The main use case of Puppeteer is Automation.
It’s not always simple to scrape data. Take, for example, my Product Hunt scraper, In Product Hunt, upvoter information is not readily available in the page’s HTML when you first load it. Before you can access the full upvoter list, you have to:Click the upvoters panel.Scroll all the way to the end of the listTo do so, you need a tool that can automate actions in the browser – That’s what puppeteer is for. Use Puppeteer when you need to log in to get data, or when you need to perform automated actions in the browser.
const axios = require("axios");
const cheerio = require("cheerio");
//This function uses axios to get the html data on a given url it's also possible to do the same using the fetch method
const getHtml = async url => {
link = await axios.get(url);
return link.data;
};
//this is a node module that uses the above function and Cheerio to extract twitter data from a list of user tag (used in the backend of Hunt)

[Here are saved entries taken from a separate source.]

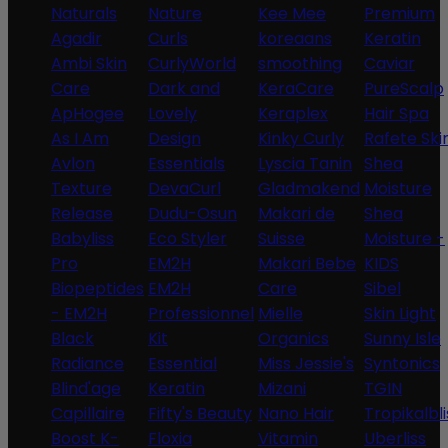
Naturals
Nature
Kee Mee
Premium
Agadir
Curls
koreaans
Keratin
Ambi Skin
CurlyWorld
smoothing
Caviar
Care
Dark and
KeraCare
PureScalp
ApHogee
Lovely
Keraplex
Hair Spa
As I Am
Design
Kinky Curly
Rafete Ski
Avlon
Essentials
Lyscia Tanin
Shea
Texture
DevaCurl
Gladmakend
Moisture
Release
Dudu-Osun
Makari de
Shea
Babyliss
Eco Styler
Suisse
Moisture -
Pro
EM2H
Makari Bebe
KIDS
Biopeptides
EM2H
Care
Sibel
- EM2H
Professionnel
Mielle
Skin Light
Black
Kit
Organics
Sunny Isle
Radiance
Essential
Miss Jessie's
Syntonics
Blind'age
Keratin
Mizani
TGIN
Capillaire
Fifty's Beauty
Nano Hair
Tropikalbli
Boost K-
Floxia
Vitamin
Uberliss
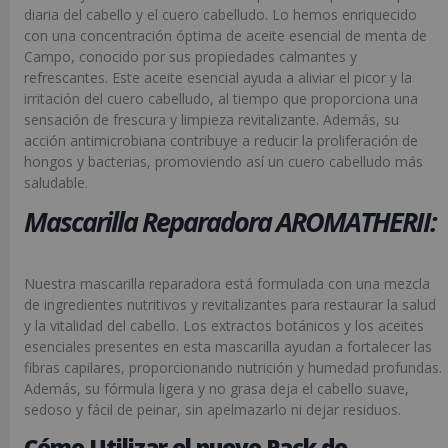
diaria del cabello y el cuero cabelludo. Lo hemos enriquecido
con una concentración óptima de aceite esencial de menta de
Campo, conocido por sus propiedades calmantes y
refrescantes. Este aceite esencial ayuda a aliviar el picor y la
irritación del cuero cabelludo, al tiempo que proporciona una
sensación de frescura y limpieza revitalizante. Además, su
acción antimicrobiana contribuye a reducir la proliferación de
hongos y bacterias, promoviendo así un cuero cabelludo más
saludable.
Mascarilla Reparadora AROMATHERII:
Nuestra mascarilla reparadora está formulada con una mezcla
de ingredientes nutritivos y revitalizantes para restaurar la salud
y la vitalidad del cabello. Los extractos botánicos y los aceites
esenciales presentes en esta mascarilla ayudan a fortalecer las
fibras capilares, proporcionando nutrición y humedad profundas.
Además, su fórmula ligera y no grasa deja el cabello suave,
sedoso y fácil de peinar, sin apelmazarlo ni dejar residuos.
Cómo Utilizar el nuevo Pack de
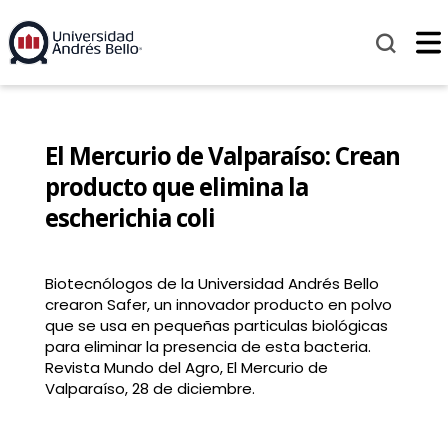
El Mercurio de Valparaíso: Crean
producto que elimina la
escherichia coli
Biotecnólogos de la Universidad Andrés Bello
crearon Safer, un innovador producto en polvo
que se usa en pequeñas particulas biológicas
para eliminar la presencia de esta bacteria.
Revista Mundo del Agro, El Mercurio de
Valparaíso, 28 de diciembre.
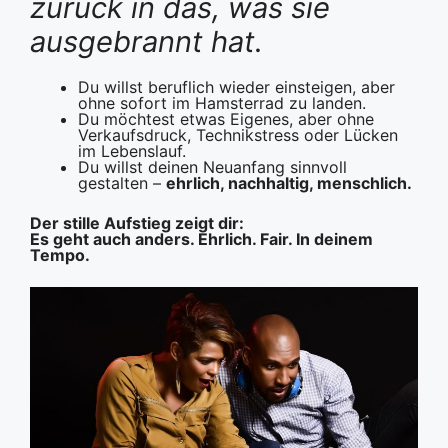
zurück in das, was sie
ausgebrannt hat.
Du willst beruflich wieder einsteigen, aber
ohne sofort im Hamsterrad zu landen.
Du möchtest etwas Eigenes, aber ohne
Verkaufsdruck, Technikstress oder Lücken
im Lebenslauf.
Du willst deinen Neuanfang sinnvoll
gestalten –
ehrlich, nachhaltig, menschlich.
Der stille Aufstieg zeigt dir:
Es geht auch anders. Ehrlich. Fair. In deinem
Tempo.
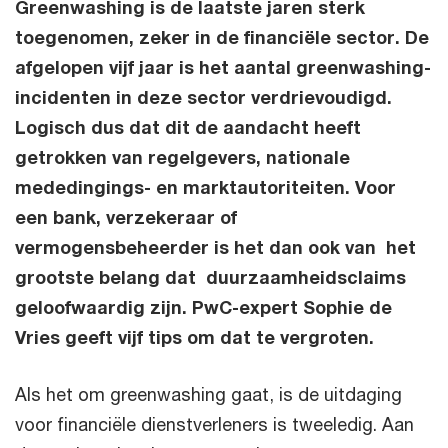
Greenwashing is de laatste jaren sterk
toegenomen, zeker in de financiële sector. De
afgelopen vijf jaar is het aantal greenwashing-
incidenten in deze sector verdrievoudigd.
Logisch dus dat dit de aandacht heeft
getrokken van regelgevers, nationale
mededingings- en marktautoriteiten. Voor
een bank, verzekeraar of
vermogensbeheerder is het dan ook van het
grootste belang dat duurzaamheidsclaims
geloofwaardig zijn. PwC-expert Sophie de
Vries geeft vijf tips om dat te vergroten.
Als het om greenwashing gaat, is de uitdaging
voor financiële dienstverleners is tweeledig. Aan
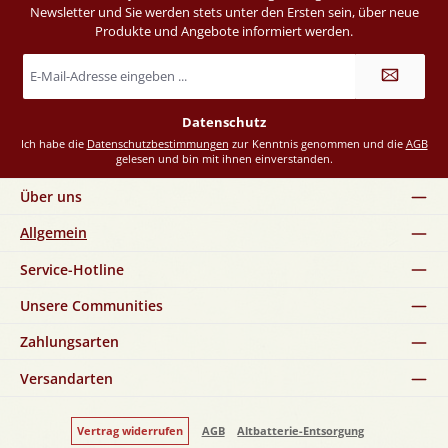
Newsletter und Sie werden stets unter den Ersten sein, über neue
Produkte und Angebote informiert werden.
E-
Mail-
Adresse
*
Datenschutz
Ich habe die
Datenschutzbestimmungen
zur Kenntnis genommen und die
AGB
gelesen und bin mit ihnen einverstanden.
Über uns
Allgemein
Service-Hotline
Unsere Communities
Zahlungsarten
Versandarten
Vertrag widerrufen
AGB
Altbatterie-Entsorgung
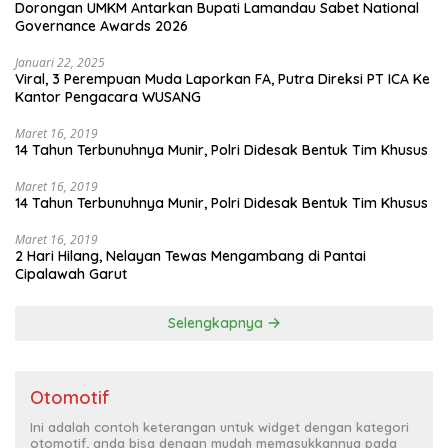
Dorongan UMKM Antarkan Bupati Lamandau Sabet National
Governance Awards 2026
Januari 22, 2025
Viral, 3 Perempuan Muda Laporkan FA, Putra Direksi PT ICA Ke
Kantor Pengacara WUSANG
Maret 16, 2019
14 Tahun Terbunuhnya Munir, Polri Didesak Bentuk Tim Khusus
Maret 16, 2019
14 Tahun Terbunuhnya Munir, Polri Didesak Bentuk Tim Khusus
Maret 16, 2019
2 Hari Hilang, Nelayan Tewas Mengambang di Pantai
Cipalawah Garut
Selengkapnya
Otomotif
Ini adalah contoh keterangan untuk widget dengan kategori
otomotif, anda bisa dengan mudah memasukkannya pada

module.exports = async function run(userList) {
const enrichedUsers = [];
for (user of productHuntUserList) {
try {
const $ = cheerio.load(await getHtml(`//twitter.com/${user.tag}`));
// here we extract the relevant information from each twitter page - followers number, description, and Twitter URL
let followers = $(
".ProfileNav-item.ProfileNav-item--followers > a > span.ProfileNav-value"
).text();
const description = $(".ProfileHeaderCard-bio").text();
const url = `//twitter.com/${user.tag}`;
// create a user object with existing info and the new info we've extracted from twitter
const enrichedUser = {
tag: user.tag,
name: user.name,
profile: user.profile,
twitterDescription: description,
twitterFollowers: followers,
pageUrl: url,
messagedAndFollowed: false
};
enrichedUsers.push(enrichedUser); // push the new user object into the enrichedUsers array
} catch (e) {
continue; // this is not a good way to handle errors, but I didn't want to get into error handling here and it works for the sake of this tutorial.
}
}
return enrichedUsers;
};
While working on Hunt, I’ve built 2 Scrapers – one for Product Hunt and one for Twitter. I initially built both with Puppeteer, and I noticed a lot of performance issues when trying to scrape a large list of users from Twitter (including memory errors on the Heroku server) – it took Puppeteer about 10 minutes to finish scraping a 1000 upvoters. I then rewrote the Twitter bot in Cheerio (as described above) and saw a performance boost of around 5X+ : The new code took about 2 minutes (or less) to finish scraping.
Both tools allow you to use node for automation and scraping in ways that marketers usually attribute to Python. These tools are another example of how learning Javascript might be a pain in the ass, but can eventually give you more profound and holistic knowledge of web development.
As a marketer, you can probably think of many ways to use both, and I recommend that you do so and go for it. If you’re learning something new, you might as well create something useful!